Discectomie Lombaire
La discectomie lombaire est une intervention chirurgicale utilisée pour traiter une compression nerveuse causée par une hernie discale au niveau lombaire.
Lorsqu'une portion du disque comprime une racine nerveuse, elle peut entraîner une douleur radiculaire, le plus souvent ressentie dans la jambe (sciatique), mais également fréquemment dans la fesse. De nombreux patients décrivent cela comme une « douleur lombaire », alors qu'il s'agit en réalité d'une douleur d'origine nerveuse localisée dans la fesse et irradiant selon un trajet caractéristique. Certains patients peuvent également présenter une douleur lombaire localisée du même côté que leurs nerfs comprimés. À l’inverse, une douleur lombaire généralisée suggère davantage des causes structurelles et mécaniques de la douleur.
L'objectif de la chirurgie est de soulager la pression sur le nerf et de permettre sa récupération.
Quand est-elle indiquée ?
La discectomie lombaire est plus appropriée lorsque le problème principal est une compression nerveuse et que l'intégrité globale du disque est préservée.
Toutes les hernies discales ne sont pas identiques. Les extrusions focales comprimant une seule racine nerveuse se comportent très différemment des protrusions discales diffuses qui rétrécissent le canal rachidien et affectent plusieurs nerfs. Dans ce dernier cas, le disque peut avoir perdu son intégrité structurelle et une simple discectomie peut ne pas être suffisante.
Elle est particulièrement adaptée dans les situations suivantes :
- Douleur radiculaire prédominante (jambe ou fesse) plutôt qu'une véritable lombalgie mécanique
- Douleur discogénique minimale ou absente
- Compression nerveuse focale concordante avec l'imagerie
- Échec d'un traitement conservateur approprié
Lorsque les symptômes sont principalement liés à une irritation nerveuse isolée et non à une défaillance structurelle du disque, une décompression ciblée peut être très efficace.
En quoi consiste la procédure ?

La procédure consiste à retirer la portion du disque qui comprime le nerf.
Lorsque cela est possible, seul le fragment responsable est retiré (séquestrectomie), afin de préserver le reste du disque. Dans certains cas, cependant, l'anneau fibreux présente un défaut plus important et le noyau peut être exposé. Dans ces situations, l'espace discal peut devoir être exploré avec précaution afin de retirer des fragments supplémentaires et de réduire le risque de compression persistante ou récidivante.
L'étendue de l'ablation discale est individualisée en fonction de la structure et de l'intégrité du disque.
Notre approche
Notre objectif est de soulager la compression nerveuse tout en préservant autant que possible le disque et les structures environnantes.
Lorsque cela est approprié, nous utilisons des techniques minimalement invasives ou endoscopiques afin de cibler la pathologie avec un minimum de perturbation de l'anatomie normale. La décision entre une ablation limitée du fragment et une décompression plus étendue repose sur les constatations peropératoires et l'état du disque.
Limites et considérations
La discectomie lombaire est plus efficace pour les symptômes radiculaires causés par une compression nerveuse.
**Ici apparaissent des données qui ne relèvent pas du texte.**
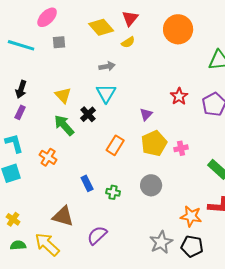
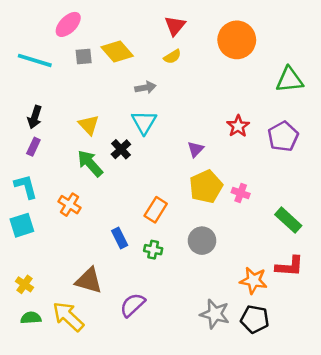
yellow diamond: (101, 27) -> (117, 51), moved
orange rectangle: (115, 145) -> (156, 210), moved
pink cross: (181, 148) -> (241, 193), turned 32
gray star: (161, 242) -> (215, 314), turned -30

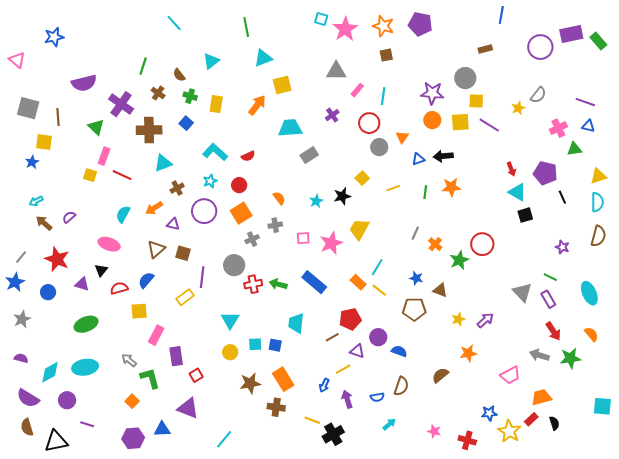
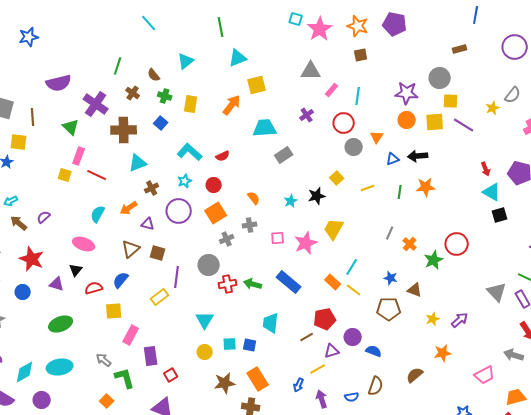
purple triangle: (357, 351) -> (332, 351), turned -35

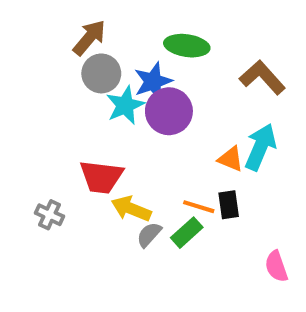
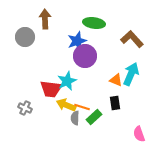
brown arrow: (89, 38) -> (45, 19), turned -42
gray circle: (101, 73) -> (25, 37), moved
cyan star: (125, 105) -> (67, 81), moved
orange line: (199, 207) -> (82, 107), moved
gray semicircle: (149, 235) -> (75, 118), turned -40

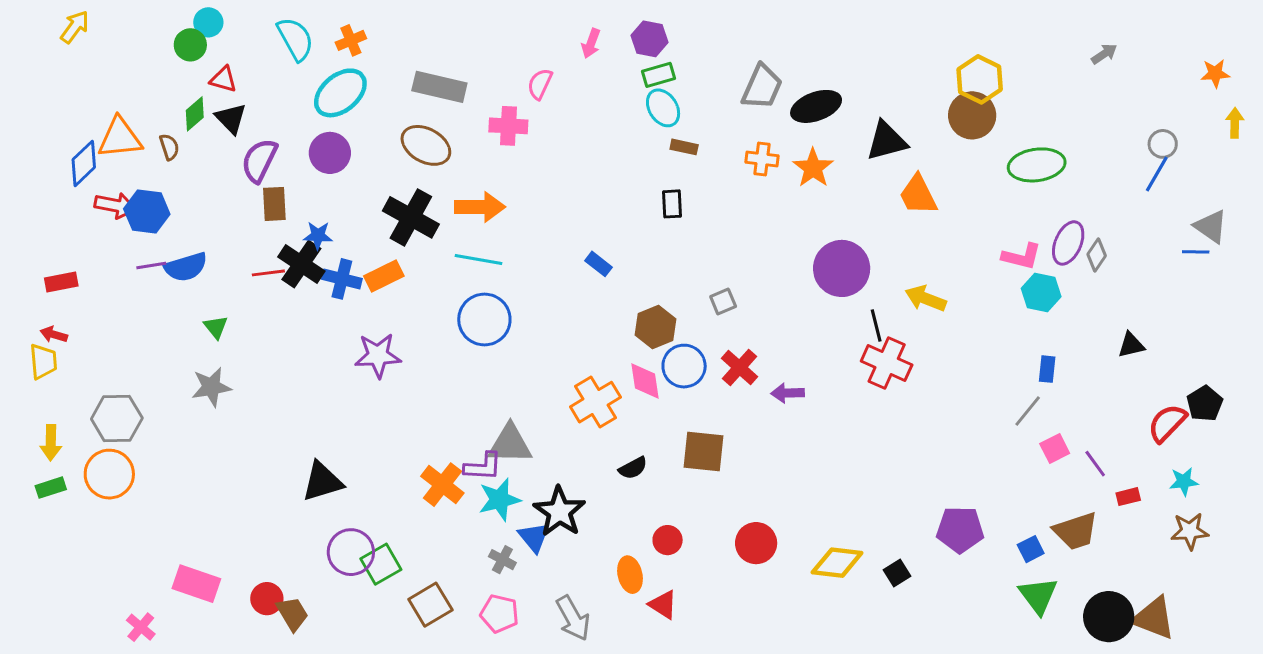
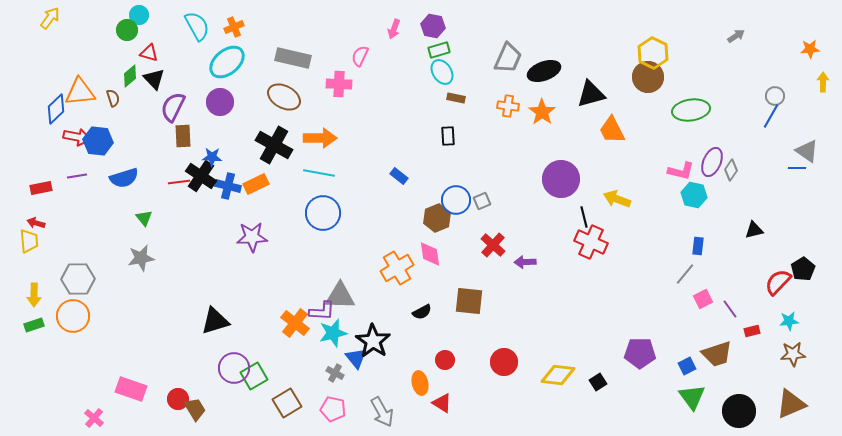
purple line: (151, 265) -> (77, 176), moved
blue circle: (684, 366) -> (456, 200), moved
brown triangle: (1154, 618) -> (791, 404), moved, turned -44

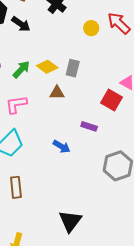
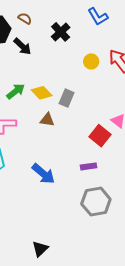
purple rectangle: (89, 126) -> (88, 166), moved, turned -35
blue arrow: (62, 147) -> (43, 174), size x1.4
black triangle: (70, 221) -> (40, 249), size x0.7

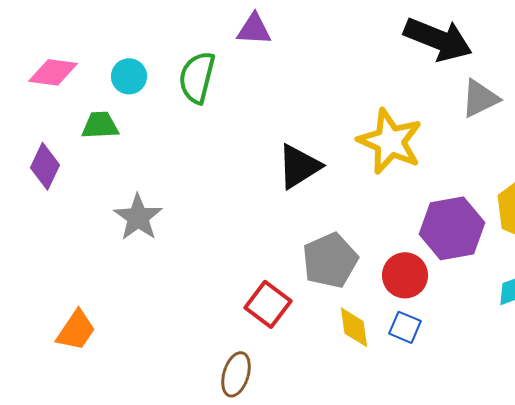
Elle est moins efficace pour une lombalgie mécanique isolée, où le disque lui-même peut être la source des symptômes. Dans ces cas, d'autres stratégies de traitement peuvent être plus appropriées.
Il existe un risque de récidive, car le disque restant peut à nouveau présenter une hernie avec le temps. Ce risque dépend de plusieurs facteurs, notamment :
- La taille de la lésion de l'anneau fibreux
- La hauteur et l'état général du disque
- L'intégrité structurelle du disque
La réadaptation postopératoire et la correction des facteurs biomécaniques contributifs sont importantes pour réduire ce risque. L'amélioration des habitudes de protection de la colonne vertébrale, de la posture et des mouvements — ainsi que leur renforcement par des exercices adaptés au patient — peut aider à corriger certaines contraintes ayant contribué à la hernie initiale. Cela joue également un rôle important dans la préservation de la santé des segments adjacents à long terme.
Cependant, la réadaptation ne peut pas prévenir complètement une récidive. Une fois qu'un disque est hernié, il démontre une certaine fragilité structurelle, et chez certains patients, une nouvelle hernie peut survenir malgré une bonne récupération et une correction adéquate des facteurs mécaniques. L'objectif de la réadaptation n'est donc pas de garantir l'absence de récidive, mais de réduire ce risque autant que possible et de soutenir la santé de la colonne vertébrale à long terme.